• ACTIVITY 1: Output the passage of the QuickSplat text between "The paper tackles" and "to state-of-the-art methods.", inclusive, copied word for word.
• ACTIVITY 2: In the QuickSplat text, what does the proposed densifier network base its prediction of new Gaussians on?

• SOURCE TEXT:
■ ■ ■ ■

QuickSplat: Fast 3D Surface Reconstruction via Learned Gaussian Initialization
This addresses the problem of efficient and accurate 3D modeling for applications like mixed reality and robotics, representing an incremental improvement over existing methods.
The paper tackles the slow optimization and geometry issues in 3D surface reconstruction by introducing QuickSplat, which uses learned priors to initialize Gaussian splatting, accelerating runtime by 8x and reducing depth errors by up to 48% compared to state-of-the-art methods.
Surface reconstruction is fundamental to computer vision and graphics, enabling applications in 3D modeling, mixed reality, robotics, and more. Existing approaches based on volumetric rendering obtain promising results, but optimize on a per-scene basis, resulting in a slow optimization that can struggle to model under-observed or textureless regions. We introduce QuickSplat, which learns data-driven priors to generate dense initializations for 2D gaussian splatting optimization of large-scale indoor scenes. This provides a strong starting point for the reconstruction, which accelerates the convergence of the optimization and improves the geometry of flat wall structures. We further learn to jointly estimate the densification and update of the scene parameters during each iteration; our proposed densifier network predicts new Gaussians based on the rendering gradients of existing ones, removing the needs of heuristics for densification. Extensive experiments on large-scale indoor scene reconstruction demonstrate the superiority of our data-driven optimization. Concretely, we accelerate runtime by 8x, while decreasing depth errors by up to 48% in comparison to state of the art methods.

■ ■ ■ ■

[Extracted data entries]
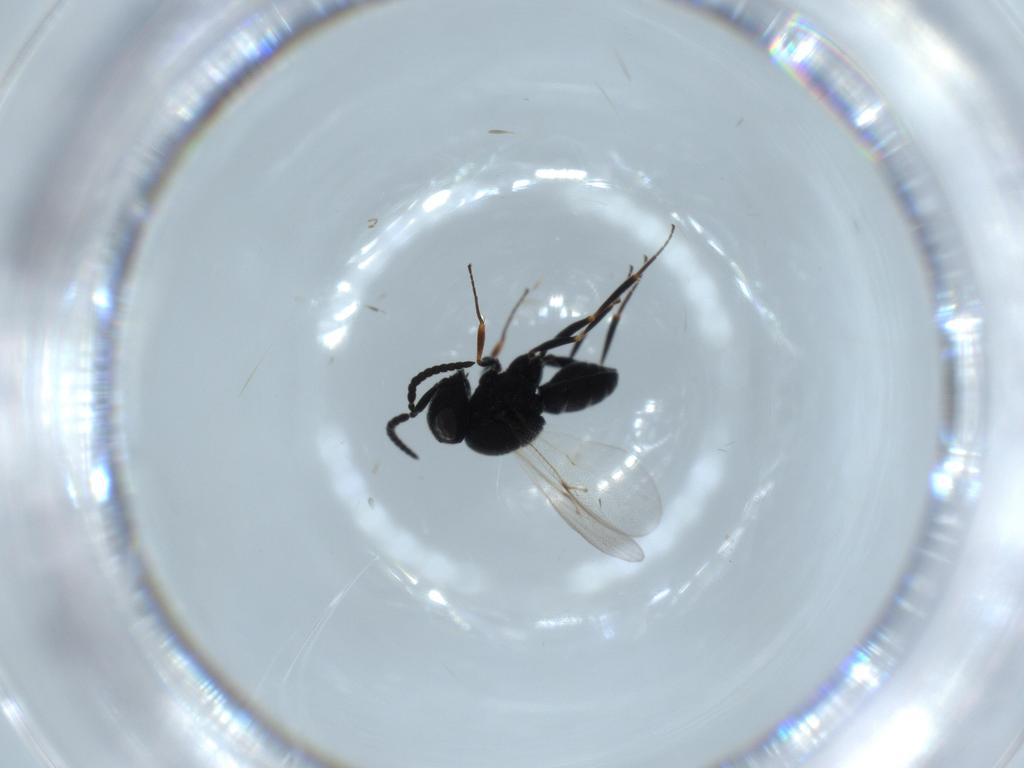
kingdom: Animalia
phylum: Arthropoda
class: Insecta
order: Hymenoptera
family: Scelionidae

■ ■ ■ ■

• RESULT 1:
The paper tackles the slow optimization and geometry issues in 3D surface reconstruction by introducing QuickSplat, which uses learned priors to initialize Gaussian splatting, accelerating runtime by 8x and reducing depth errors by up to 48% compared to state-of-the-art methods.

• RESULT 2: The rendering gradients of existing Gaussians.